Division of Advanced Medical Science, Kobe University Graduate School of Science, Technology and Innovation, 7-5-1 Kusunoki-cho, Chuo-ku, Kobe, 650-0017, Japan.
Department of Public Health, Kobe University Graduate School of Health Sciences, 7-10-2 Tomogaoka, Suma-ku, Kobe, 654-0142, Japan.
J Cancer Res Clin Oncol. 2019 Sep;145(9):2261-2271. doi: 10.1007/s00432-019-02987-z. Epub 2019 Jul 31.
To investigate the role of sonic hedgehog (Shh) signaling and epithelial-mesenchymal transition (EMT) in bladder cancer progression and invasion.
We cultured three bladder cancer cell lines, muscle-invasive T24 and 5637, and non-muscle-invasive KK47, in the presence of a recombinant-Shh (r-Shh) protein or cyclopamine, a Shh signaling inhibitor, to investigate proliferation and expression of EMT markers. Wound-healing assays and transwell assay were performed to evaluate cell invasion and migration. Mice were then inoculated with bladder cancer cells and treated with cyclopamine. Mouse tumor samples were stained for Shh signaling and EMT markers.

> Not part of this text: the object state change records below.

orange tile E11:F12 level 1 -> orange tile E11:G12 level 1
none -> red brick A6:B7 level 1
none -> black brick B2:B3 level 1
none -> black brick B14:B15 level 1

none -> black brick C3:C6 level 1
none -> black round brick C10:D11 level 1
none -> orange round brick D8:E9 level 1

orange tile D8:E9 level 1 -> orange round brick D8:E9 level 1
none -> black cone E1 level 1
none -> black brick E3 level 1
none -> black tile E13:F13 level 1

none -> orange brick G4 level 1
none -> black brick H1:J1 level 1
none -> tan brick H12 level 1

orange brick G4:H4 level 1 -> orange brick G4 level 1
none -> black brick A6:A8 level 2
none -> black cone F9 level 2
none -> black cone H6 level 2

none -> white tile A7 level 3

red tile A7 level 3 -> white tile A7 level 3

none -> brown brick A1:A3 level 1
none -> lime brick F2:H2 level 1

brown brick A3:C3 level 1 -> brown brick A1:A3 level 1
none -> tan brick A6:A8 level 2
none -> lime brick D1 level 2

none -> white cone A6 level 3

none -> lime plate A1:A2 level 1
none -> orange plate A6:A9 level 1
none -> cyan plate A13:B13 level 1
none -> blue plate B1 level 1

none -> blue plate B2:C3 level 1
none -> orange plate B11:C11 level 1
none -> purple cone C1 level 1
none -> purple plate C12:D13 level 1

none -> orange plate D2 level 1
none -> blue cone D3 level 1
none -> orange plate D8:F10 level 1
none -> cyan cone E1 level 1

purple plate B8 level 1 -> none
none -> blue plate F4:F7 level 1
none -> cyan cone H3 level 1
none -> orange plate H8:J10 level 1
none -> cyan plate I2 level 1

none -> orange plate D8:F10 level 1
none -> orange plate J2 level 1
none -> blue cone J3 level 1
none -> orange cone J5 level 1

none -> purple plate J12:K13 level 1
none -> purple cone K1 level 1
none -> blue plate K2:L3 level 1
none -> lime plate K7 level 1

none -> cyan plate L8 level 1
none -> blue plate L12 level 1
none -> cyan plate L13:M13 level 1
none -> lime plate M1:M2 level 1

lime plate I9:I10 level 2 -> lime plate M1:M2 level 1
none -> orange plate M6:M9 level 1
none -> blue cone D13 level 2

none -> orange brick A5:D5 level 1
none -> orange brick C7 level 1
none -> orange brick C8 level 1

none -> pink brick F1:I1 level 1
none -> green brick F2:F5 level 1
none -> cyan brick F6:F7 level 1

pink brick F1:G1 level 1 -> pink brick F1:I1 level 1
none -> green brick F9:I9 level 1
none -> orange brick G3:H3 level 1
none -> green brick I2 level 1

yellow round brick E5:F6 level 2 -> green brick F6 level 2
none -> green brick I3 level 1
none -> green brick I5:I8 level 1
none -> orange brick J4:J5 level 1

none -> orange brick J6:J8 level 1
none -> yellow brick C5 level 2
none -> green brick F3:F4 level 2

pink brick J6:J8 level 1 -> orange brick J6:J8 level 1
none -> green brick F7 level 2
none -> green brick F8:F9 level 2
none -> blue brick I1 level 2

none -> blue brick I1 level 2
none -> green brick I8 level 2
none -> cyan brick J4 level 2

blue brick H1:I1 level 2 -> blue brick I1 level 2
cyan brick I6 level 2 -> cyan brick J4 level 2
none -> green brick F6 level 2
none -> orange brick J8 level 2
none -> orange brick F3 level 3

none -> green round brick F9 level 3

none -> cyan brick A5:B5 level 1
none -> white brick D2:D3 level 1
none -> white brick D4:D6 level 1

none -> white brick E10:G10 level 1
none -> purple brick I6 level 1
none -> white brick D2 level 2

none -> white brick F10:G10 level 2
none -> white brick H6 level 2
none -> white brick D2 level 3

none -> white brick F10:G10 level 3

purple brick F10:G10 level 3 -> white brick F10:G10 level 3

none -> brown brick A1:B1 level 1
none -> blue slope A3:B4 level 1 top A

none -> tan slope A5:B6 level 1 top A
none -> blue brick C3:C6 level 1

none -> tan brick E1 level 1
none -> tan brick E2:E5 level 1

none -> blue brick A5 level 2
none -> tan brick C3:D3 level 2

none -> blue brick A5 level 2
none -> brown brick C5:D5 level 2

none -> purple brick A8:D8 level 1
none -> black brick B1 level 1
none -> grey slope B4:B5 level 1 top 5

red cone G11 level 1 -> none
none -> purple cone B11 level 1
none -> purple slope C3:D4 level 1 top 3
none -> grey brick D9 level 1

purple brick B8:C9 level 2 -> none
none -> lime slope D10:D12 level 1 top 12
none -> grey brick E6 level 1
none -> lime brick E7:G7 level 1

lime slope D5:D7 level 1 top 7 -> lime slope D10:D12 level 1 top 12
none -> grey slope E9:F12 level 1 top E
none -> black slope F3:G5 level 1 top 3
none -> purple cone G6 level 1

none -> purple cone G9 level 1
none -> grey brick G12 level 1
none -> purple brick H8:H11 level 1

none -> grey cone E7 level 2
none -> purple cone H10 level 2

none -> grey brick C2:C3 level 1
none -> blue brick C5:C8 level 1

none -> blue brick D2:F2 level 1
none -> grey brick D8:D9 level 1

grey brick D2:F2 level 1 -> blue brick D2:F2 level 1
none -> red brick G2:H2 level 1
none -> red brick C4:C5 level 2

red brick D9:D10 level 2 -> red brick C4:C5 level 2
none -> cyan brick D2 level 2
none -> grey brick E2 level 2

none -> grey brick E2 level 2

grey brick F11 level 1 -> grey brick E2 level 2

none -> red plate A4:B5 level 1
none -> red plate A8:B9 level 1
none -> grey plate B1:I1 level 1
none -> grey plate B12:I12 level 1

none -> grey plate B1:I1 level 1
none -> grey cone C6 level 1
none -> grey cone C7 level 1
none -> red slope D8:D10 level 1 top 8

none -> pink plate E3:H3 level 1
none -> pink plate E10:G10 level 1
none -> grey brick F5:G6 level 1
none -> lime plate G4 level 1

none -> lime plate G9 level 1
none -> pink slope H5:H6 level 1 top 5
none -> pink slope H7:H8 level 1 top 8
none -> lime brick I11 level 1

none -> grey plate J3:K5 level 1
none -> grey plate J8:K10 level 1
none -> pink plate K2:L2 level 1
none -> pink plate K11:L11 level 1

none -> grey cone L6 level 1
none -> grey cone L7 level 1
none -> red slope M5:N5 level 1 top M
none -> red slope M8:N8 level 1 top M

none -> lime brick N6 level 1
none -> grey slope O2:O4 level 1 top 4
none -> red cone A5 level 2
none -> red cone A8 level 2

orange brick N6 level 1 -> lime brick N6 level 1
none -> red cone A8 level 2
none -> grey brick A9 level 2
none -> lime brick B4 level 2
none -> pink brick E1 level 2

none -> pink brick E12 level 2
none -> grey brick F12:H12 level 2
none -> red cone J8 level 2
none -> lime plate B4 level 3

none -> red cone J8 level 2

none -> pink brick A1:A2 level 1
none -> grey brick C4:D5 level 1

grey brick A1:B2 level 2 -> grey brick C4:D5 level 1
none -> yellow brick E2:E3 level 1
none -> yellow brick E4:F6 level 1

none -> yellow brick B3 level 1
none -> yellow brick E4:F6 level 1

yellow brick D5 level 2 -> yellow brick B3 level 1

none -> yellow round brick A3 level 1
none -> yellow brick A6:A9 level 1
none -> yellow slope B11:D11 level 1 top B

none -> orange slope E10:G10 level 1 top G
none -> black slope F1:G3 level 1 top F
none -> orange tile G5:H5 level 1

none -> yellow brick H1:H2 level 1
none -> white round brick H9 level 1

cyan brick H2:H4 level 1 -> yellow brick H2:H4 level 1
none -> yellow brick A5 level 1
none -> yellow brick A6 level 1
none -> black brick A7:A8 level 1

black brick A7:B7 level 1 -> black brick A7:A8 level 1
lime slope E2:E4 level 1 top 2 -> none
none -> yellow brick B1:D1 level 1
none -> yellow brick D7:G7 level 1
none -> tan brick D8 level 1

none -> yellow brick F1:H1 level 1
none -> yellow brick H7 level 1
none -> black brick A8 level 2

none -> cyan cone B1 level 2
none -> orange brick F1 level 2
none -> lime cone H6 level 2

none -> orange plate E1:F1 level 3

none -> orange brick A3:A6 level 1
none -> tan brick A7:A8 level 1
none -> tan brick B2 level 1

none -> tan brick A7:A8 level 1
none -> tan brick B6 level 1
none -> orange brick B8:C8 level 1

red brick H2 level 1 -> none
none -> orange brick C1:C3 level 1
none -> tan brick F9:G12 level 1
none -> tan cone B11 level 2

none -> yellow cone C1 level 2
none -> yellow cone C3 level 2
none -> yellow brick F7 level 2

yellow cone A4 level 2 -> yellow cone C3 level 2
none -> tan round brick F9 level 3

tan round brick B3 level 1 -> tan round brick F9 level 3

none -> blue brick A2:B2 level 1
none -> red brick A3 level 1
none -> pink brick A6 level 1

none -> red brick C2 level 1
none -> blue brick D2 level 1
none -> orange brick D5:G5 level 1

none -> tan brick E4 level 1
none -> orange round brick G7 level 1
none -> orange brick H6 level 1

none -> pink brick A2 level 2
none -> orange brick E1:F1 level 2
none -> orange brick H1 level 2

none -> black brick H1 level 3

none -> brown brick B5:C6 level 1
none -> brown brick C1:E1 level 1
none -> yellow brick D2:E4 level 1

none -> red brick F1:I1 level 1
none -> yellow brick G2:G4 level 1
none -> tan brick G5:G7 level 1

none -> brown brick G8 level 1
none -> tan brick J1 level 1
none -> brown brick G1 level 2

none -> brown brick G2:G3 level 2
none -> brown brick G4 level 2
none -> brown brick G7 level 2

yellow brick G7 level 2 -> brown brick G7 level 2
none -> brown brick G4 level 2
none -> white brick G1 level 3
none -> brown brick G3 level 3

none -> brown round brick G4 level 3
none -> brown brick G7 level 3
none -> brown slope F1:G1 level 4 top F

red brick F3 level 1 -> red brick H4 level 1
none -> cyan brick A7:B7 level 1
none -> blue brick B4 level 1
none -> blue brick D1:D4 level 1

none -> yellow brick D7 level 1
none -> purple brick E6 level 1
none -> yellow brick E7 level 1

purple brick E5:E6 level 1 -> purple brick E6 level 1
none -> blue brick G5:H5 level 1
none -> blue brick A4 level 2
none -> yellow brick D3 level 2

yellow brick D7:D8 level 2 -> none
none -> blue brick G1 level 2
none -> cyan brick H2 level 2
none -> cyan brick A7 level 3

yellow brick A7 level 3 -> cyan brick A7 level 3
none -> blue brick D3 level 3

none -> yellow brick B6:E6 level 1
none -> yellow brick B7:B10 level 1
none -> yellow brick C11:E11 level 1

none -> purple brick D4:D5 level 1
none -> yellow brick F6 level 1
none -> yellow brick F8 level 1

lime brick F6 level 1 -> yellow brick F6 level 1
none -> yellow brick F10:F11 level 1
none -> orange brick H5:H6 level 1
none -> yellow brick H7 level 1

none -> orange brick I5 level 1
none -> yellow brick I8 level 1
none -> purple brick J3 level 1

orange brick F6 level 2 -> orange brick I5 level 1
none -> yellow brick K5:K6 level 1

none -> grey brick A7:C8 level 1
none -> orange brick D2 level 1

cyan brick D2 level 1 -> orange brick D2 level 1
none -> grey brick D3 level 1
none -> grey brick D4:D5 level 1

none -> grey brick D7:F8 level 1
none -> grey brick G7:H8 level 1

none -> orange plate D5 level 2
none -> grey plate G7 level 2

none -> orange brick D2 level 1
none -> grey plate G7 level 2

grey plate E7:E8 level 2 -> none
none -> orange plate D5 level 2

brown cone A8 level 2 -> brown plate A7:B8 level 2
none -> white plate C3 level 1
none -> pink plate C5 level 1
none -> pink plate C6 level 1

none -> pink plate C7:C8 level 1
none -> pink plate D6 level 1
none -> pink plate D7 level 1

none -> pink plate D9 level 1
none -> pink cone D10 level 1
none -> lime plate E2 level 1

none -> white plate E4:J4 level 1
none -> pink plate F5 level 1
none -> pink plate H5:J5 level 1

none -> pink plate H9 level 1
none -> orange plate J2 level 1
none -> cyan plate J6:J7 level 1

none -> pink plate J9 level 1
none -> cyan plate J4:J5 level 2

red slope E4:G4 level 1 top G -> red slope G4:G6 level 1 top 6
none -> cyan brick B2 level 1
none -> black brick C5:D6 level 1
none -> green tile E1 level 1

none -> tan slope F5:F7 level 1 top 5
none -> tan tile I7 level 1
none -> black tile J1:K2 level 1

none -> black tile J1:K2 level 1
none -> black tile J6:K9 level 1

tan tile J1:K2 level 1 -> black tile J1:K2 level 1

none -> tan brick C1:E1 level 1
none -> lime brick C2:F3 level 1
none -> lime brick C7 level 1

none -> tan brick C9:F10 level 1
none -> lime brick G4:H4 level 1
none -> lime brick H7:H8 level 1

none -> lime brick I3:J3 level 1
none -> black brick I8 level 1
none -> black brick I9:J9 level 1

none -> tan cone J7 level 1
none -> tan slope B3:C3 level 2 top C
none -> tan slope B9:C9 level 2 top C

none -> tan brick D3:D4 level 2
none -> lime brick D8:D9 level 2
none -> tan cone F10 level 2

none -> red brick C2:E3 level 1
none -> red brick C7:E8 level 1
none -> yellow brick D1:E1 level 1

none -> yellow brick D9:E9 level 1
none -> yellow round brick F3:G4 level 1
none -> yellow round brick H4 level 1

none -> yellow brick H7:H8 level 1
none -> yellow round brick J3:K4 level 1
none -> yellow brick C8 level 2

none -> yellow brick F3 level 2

R-Shh protein enhanced cell proliferation, whereas cyclopamine significantly suppressed cell proliferation, especially in invasive cancer (5637 and T24) (p < 0.05). R-Shh protein promoted EMT, suppressed E-cadherin and enhanced N-cadherin and vimentin and Gli1, an Shh downstream molecule, while cyclopamine blocked EMT, especially in 5637 and T24. Cyclopamine also inhibited cell invasion and migration in vitro. In the animal study, intraperitoneal injection of cyclopamine significantly suppressed tumor growth in 5637 and T24 in mice (p = 0.01 and p = 0.004, respectively) and slightly suppressing KK47 tumor growth (p = 0.298). Significant cyclopamine-induced suppression of Gli1 in 5637 and T24 mouse tumors (both p = 0.03) was seen, suggesting that muscle-invasive bladder cancer may be more dependent on Shh signaling than non-muscle-invasive bladder cancer.
Shh signaling and EMT were especially enhanced in muscle-invasive bladder cancer progression and invasion, and suppressed by the inhibition of Shh signaling.
研究 sonic hedgehog(Shh)信号通路和上皮间质转化(EMT)在膀胱癌进展和侵袭中的作用。
我们培养了三种膀胱癌细胞系,肌肉浸润性 T24 和 5637 以及非肌肉浸润性 KK47,在重组-Shh(r-Shh)蛋白或 Shh 信号通路抑制剂 cyclopamine 的存在下,研究 EMT 标志物的增殖和表达。进行划痕愈合试验和 Transwell 试验评估细胞侵袭和迁移。然后用膀胱癌细胞接种小鼠并给予 cyclopamine 治疗。对小鼠肿瘤样本进行 Shh 信号通路和 EMT 标志物染色。
r-Shh 蛋白增强细胞增殖,而 cyclopamine 则显著抑制细胞增殖,尤其是在侵袭性癌症(5637 和 T24)中(p<0.05)。r-Shh 蛋白促进 EMT,抑制 E-钙黏蛋白,增强 N-钙黏蛋白和波形蛋白,以及 Shh 下游分子 Gli1,而 cyclopamine 阻断 EMT,尤其是在 5637 和 T24 中。cyclopamine 还抑制体外细胞侵袭和迁移。在动物研究中,腹腔注射 cyclopamine 显著抑制了 5637 和 T24 小鼠肿瘤的生长(p=0.01 和 p=0.004,分别),并轻微抑制了 KK47 肿瘤的生长(p=0.298)。在 5637 和 T24 小鼠肿瘤中观察到 cyclopamine 诱导的 Gli1 显著抑制(均 p=0.03),这表明肌肉浸润性膀胱癌可能比非肌肉浸润性膀胱癌更依赖 Shh 信号通路。
Shh 信号通路和 EMT 在肌肉浸润性膀胱癌的进展和侵袭中明显增强,而 Shh 信号通路的抑制则会受到抑制。